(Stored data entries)
──────────

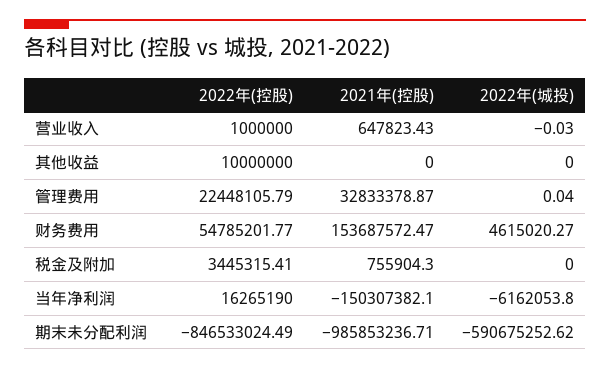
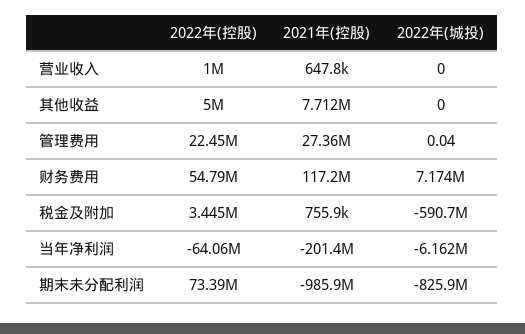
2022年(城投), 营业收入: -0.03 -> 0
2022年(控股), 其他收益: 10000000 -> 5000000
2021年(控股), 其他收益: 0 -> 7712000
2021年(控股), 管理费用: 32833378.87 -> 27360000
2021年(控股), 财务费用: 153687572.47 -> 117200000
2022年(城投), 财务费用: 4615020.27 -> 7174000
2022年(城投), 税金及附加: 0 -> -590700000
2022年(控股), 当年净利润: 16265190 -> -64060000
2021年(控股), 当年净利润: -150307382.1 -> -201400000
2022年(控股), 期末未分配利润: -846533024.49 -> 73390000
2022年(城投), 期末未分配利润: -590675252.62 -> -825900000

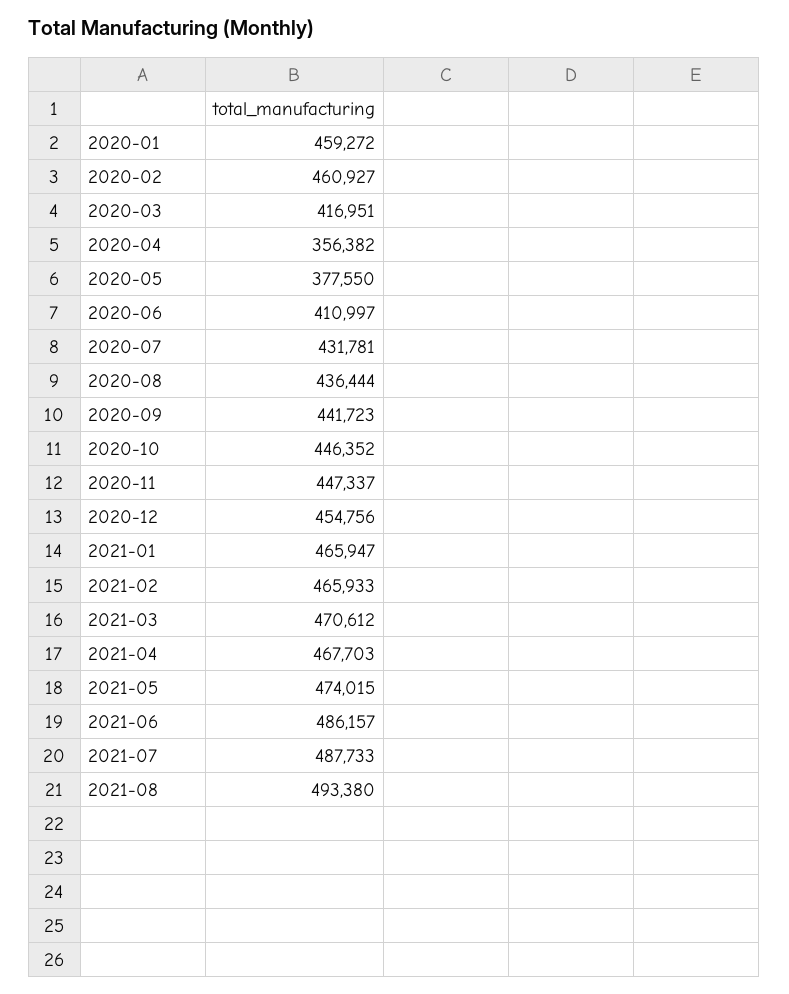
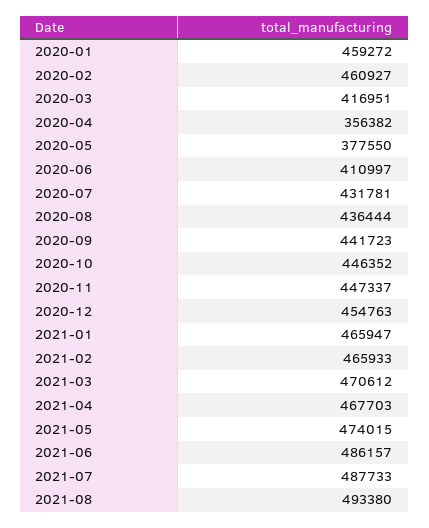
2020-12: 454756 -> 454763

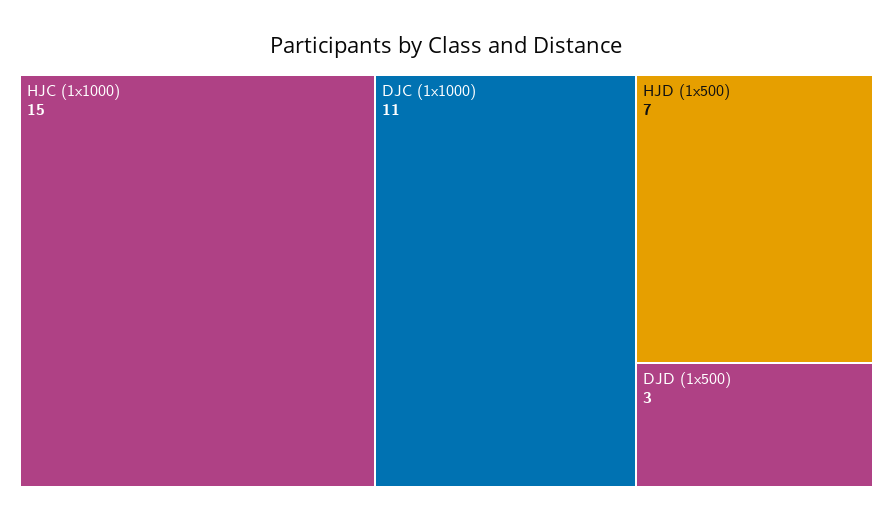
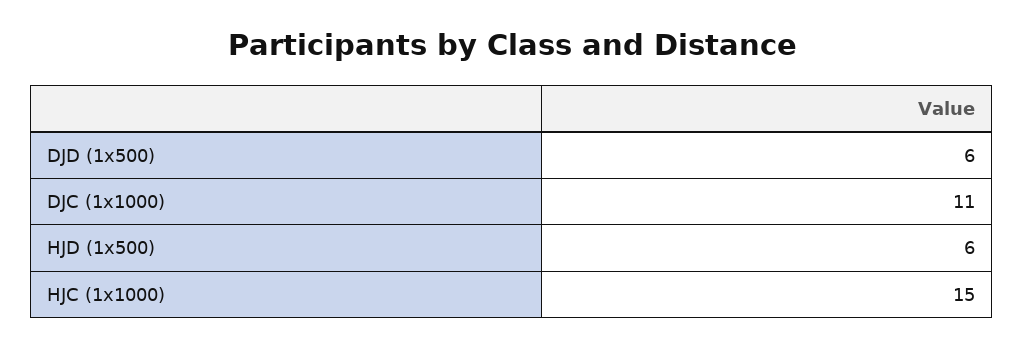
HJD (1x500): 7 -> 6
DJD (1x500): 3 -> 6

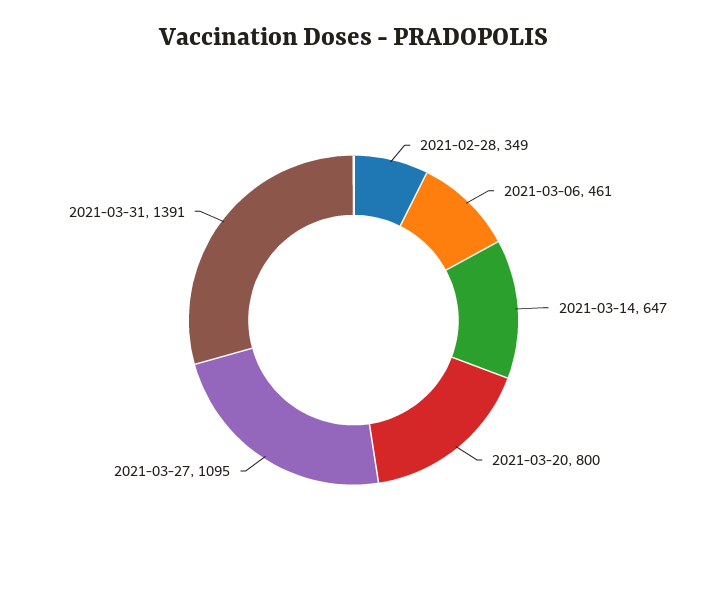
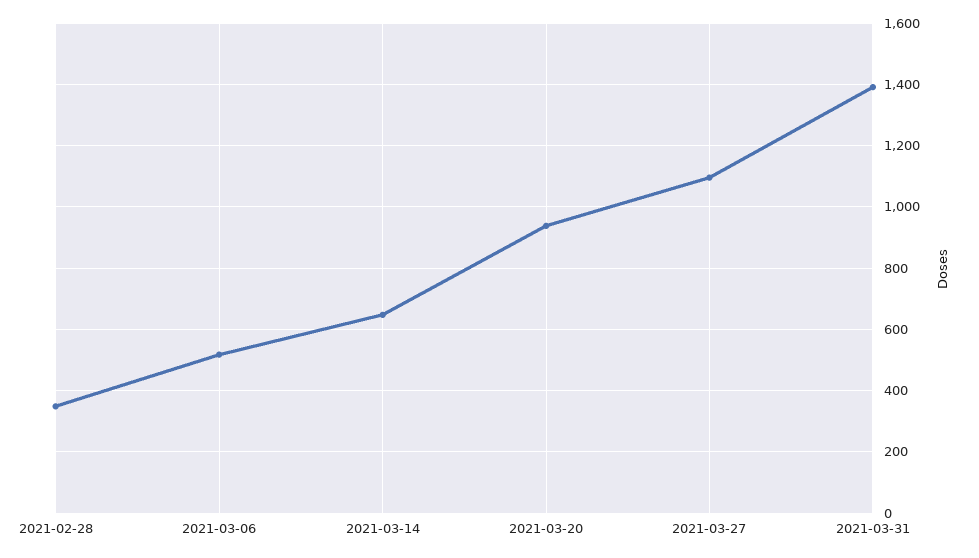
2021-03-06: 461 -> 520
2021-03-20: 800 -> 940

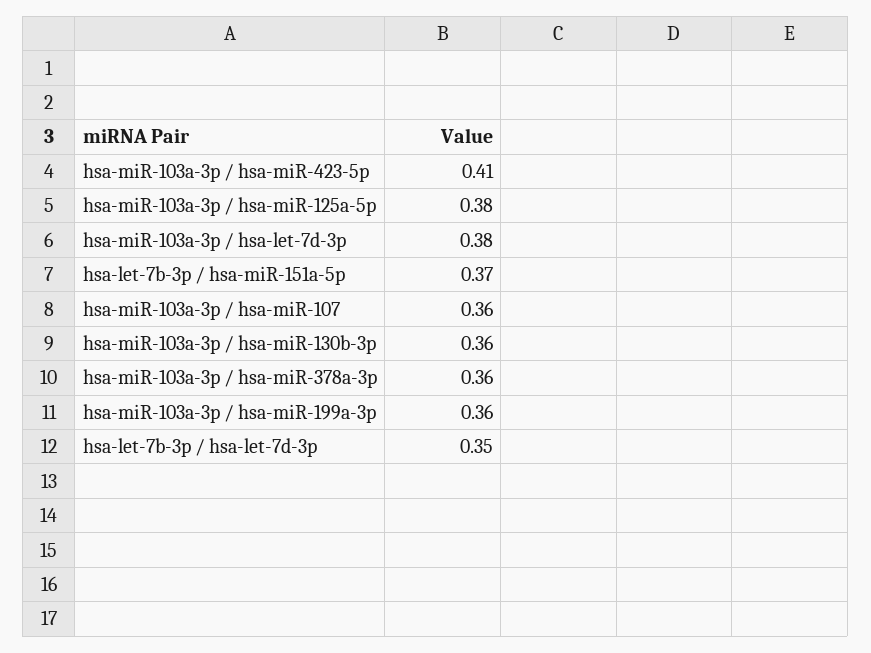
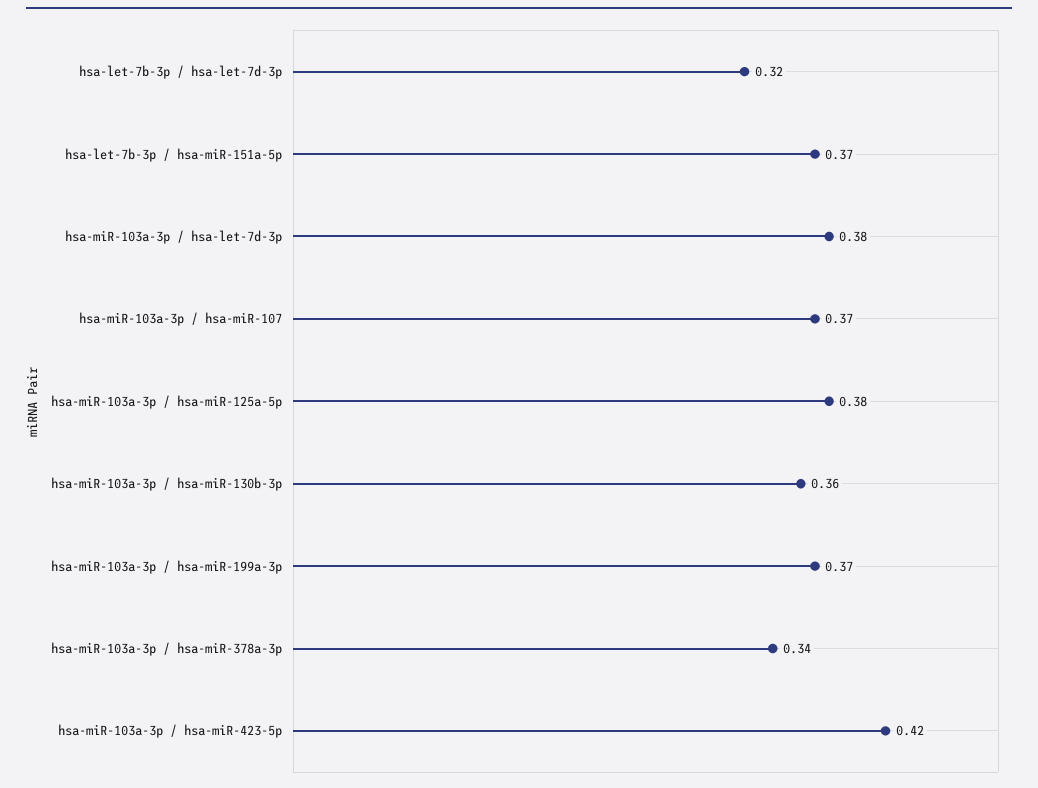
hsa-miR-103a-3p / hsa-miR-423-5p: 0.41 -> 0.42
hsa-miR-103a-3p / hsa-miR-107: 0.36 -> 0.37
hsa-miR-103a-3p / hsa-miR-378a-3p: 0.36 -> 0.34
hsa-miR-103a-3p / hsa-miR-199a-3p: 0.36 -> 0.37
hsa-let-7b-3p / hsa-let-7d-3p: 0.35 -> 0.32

──────────

• [Assignment]
Your answer must be the records above, word for word, with no pictures.

• [Written solution]
2022年(城投), 营业收入: -0.03 -> 0
2022年(控股), 其他收益: 10000000 -> 5000000
2021年(控股), 其他收益: 0 -> 7712000
2021年(控股), 管理费用: 32833378.87 -> 27360000
2021年(控股), 财务费用: 153687572.47 -> 117200000
2022年(城投), 财务费用: 4615020.27 -> 7174000
2022年(城投), 税金及附加: 0 -> -590700000
2022年(控股), 当年净利润: 16265190 -> -64060000
2021年(控股), 当年净利润: -150307382.1 -> -201400000
2022年(控股), 期末未分配利润: -846533024.49 -> 73390000
2022年(城投), 期末未分配利润: -590675252.62 -> -825900000

2020-12: 454756 -> 454763

HJD (1x500): 7 -> 6
DJD (1x500): 3 -> 6

2021-03-06: 461 -> 520
2021-03-20: 800 -> 940

hsa-miR-103a-3p / hsa-miR-423-5p: 0.41 -> 0.42
hsa-miR-103a-3p / hsa-miR-107: 0.36 -> 0.37
hsa-miR-103a-3p / hsa-miR-378a-3p: 0.36 -> 0.34
hsa-miR-103a-3p / hsa-miR-199a-3p: 0.36 -> 0.37
hsa-let-7b-3p / hsa-let-7d-3p: 0.35 -> 0.32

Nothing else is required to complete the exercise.